Dataset excerpts:
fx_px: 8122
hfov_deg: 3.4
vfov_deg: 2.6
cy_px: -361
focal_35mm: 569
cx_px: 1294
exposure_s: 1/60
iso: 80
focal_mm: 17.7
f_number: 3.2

...

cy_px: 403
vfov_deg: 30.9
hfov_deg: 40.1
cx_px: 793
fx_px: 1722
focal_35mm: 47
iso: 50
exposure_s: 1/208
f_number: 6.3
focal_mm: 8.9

Directions for this task:
Set down, from the entries above, exactly the lines from the one with "vfov_deg: 30.9" up to and including the one with "focal_mm: 8.9", and no other lines.

Result below:
vfov_deg: 30.9
hfov_deg: 40.1
cx_px: 793
fx_px: 1722
focal_35mm: 47
iso: 50
exposure_s: 1/208
f_number: 6.3
focal_mm: 8.9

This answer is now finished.